I can see why people would be upset about a game being "condemned" purely because of the length of the game. I agree that playtime most certainly is not everything, and while I don't think a good game and a long game are mutually exclusive, I don't think a game has to be long to be good. Personally, I think it's the price that has most people up in arms. It'll be a damn shame if the game is good, but the price ends up blacklisting it.

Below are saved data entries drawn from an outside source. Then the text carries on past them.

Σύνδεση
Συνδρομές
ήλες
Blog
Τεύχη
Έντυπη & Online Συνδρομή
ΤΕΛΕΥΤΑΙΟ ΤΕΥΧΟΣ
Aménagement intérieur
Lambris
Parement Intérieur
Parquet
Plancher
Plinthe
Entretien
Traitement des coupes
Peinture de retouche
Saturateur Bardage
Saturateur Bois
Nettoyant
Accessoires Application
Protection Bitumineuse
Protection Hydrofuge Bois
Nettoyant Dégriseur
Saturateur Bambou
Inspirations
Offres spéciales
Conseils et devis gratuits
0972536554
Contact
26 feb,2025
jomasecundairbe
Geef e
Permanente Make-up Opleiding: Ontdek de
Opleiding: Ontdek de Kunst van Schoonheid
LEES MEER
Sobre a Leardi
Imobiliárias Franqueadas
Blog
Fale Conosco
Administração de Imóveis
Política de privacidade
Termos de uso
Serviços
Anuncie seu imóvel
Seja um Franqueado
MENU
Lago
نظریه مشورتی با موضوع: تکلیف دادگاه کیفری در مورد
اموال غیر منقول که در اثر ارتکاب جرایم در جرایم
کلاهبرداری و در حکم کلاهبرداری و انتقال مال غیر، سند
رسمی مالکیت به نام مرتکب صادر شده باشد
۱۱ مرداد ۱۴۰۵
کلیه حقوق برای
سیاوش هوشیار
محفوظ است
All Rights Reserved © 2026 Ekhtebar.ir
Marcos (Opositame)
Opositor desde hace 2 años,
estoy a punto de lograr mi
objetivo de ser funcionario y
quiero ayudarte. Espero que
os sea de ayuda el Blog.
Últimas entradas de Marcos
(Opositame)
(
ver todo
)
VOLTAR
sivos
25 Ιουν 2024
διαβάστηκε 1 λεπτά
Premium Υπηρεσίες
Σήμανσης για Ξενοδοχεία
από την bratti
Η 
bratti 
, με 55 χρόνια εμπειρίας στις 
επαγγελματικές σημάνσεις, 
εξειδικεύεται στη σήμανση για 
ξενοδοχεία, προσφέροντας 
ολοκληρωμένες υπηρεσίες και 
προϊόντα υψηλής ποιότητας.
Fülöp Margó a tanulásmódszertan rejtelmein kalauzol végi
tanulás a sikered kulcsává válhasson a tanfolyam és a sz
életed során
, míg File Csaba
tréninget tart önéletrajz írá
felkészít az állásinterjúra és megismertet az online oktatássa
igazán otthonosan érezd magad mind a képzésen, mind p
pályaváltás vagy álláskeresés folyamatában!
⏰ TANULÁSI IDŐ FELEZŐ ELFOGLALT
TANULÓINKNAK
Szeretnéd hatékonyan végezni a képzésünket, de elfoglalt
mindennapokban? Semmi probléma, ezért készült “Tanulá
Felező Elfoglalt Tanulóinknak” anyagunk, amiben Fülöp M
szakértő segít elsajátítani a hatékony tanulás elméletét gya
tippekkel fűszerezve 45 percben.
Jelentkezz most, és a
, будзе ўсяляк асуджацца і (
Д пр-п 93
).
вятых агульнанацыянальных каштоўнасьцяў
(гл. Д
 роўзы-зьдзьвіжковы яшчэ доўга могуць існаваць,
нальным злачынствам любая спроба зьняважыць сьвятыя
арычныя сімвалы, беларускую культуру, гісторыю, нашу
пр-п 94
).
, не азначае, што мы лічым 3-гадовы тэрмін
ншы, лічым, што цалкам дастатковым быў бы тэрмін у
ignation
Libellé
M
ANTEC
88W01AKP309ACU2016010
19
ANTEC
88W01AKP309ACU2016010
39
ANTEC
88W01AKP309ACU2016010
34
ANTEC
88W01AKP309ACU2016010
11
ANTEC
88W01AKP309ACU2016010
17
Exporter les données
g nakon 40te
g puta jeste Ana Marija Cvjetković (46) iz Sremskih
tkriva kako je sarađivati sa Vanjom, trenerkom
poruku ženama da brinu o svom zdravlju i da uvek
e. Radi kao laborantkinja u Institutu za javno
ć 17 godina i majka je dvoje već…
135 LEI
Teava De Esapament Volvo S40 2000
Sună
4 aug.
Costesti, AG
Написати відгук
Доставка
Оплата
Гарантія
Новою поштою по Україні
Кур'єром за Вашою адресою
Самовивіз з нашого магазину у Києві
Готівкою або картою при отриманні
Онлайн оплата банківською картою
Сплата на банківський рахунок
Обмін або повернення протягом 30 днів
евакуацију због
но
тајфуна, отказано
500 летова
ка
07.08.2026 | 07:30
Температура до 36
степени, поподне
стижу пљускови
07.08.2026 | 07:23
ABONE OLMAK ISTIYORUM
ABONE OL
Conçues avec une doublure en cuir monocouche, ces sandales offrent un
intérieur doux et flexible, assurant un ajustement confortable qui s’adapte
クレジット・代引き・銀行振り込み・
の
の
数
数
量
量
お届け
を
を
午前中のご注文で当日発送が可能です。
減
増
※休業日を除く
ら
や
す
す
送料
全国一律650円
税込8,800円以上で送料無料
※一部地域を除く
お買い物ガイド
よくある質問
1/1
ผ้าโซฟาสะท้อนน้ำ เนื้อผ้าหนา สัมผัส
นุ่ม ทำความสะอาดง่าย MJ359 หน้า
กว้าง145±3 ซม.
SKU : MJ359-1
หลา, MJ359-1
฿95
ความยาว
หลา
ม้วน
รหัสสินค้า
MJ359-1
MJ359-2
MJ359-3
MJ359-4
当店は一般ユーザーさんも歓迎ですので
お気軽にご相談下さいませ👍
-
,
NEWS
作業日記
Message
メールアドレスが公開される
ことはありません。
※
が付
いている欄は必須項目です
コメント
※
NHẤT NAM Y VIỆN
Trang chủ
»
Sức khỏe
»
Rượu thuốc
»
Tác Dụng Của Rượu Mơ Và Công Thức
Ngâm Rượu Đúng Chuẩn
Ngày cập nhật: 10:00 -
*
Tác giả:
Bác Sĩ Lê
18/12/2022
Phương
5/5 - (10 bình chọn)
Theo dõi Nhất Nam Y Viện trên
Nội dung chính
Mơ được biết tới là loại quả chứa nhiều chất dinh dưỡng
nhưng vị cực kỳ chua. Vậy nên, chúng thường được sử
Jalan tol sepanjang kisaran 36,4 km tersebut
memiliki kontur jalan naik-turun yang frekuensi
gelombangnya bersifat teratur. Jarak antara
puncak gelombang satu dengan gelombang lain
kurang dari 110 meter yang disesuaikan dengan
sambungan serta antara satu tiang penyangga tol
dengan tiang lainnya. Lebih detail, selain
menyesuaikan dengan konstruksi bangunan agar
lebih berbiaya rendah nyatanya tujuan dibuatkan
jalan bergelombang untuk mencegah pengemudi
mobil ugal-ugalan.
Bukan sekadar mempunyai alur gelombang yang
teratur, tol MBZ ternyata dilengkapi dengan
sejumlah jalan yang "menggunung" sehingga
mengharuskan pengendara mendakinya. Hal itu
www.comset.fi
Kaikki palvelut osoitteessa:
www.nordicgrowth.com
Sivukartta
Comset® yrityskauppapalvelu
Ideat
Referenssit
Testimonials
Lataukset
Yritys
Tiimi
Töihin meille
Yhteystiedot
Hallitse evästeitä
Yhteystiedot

While I've been somewhat harsh with my comments and anti-cinematic views, I'll say that I don't want this type of game to fail, but rather that the developers learn from the experience and market things differently in the future. I felt this way when reading some of the comments in the interview regarding social gaming, movies, and Call of Duty. Those things are all very different, and they're marketed differently. Call of Duty is short on the campaign, but long in the multiplayer. Social games are typically short and casual, but are often free or cheap to buy into, and movies are... well, they're movies. Just as all of these are marketed differently, I feel that "cinematic" games need to be marketed differently as well. Especially considering that the cinematic connotations often denote shorter playthroughs and a lack of replayability.
You just have to know what you're making, where it fits, and how to sell it. But anyway, I'm getting long in the tooth over a game that I've neither played nor seen much of outside of trailers. That's NeoGAF for you, I guess.